- [Task to carry out]
Your answer should be only the lines below from the one with "96 %-os elégedettséggel" to the one with "Zoek je iets specifieks?", repeated exactly, ends included.

(Items from a dataset)
----------
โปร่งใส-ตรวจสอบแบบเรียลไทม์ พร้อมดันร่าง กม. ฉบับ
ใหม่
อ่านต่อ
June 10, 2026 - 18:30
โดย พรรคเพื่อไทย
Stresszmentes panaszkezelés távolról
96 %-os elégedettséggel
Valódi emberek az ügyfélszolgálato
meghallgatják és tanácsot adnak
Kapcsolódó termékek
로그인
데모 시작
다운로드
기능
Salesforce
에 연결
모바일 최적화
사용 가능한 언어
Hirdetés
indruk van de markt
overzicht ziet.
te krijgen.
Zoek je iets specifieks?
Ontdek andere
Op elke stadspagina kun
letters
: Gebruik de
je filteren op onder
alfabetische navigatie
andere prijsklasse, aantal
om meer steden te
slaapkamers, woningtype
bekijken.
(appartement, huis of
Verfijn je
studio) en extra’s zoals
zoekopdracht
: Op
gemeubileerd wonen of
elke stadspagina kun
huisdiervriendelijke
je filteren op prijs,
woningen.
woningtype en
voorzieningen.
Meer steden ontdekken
----------
- [Output for this exercise]
96 %-os elégedettséggel
Valódi emberek az ügyfélszolgálato
meghallgatják és tanácsot adnak
Kapcsolódó termékek
로그인
데모 시작
다운로드
기능
Salesforce
에 연결
모바일 최적화
사용 가능한 언어
Hirdetés
indruk van de markt
overzicht ziet.
te krijgen.
Zoek je iets specifieks?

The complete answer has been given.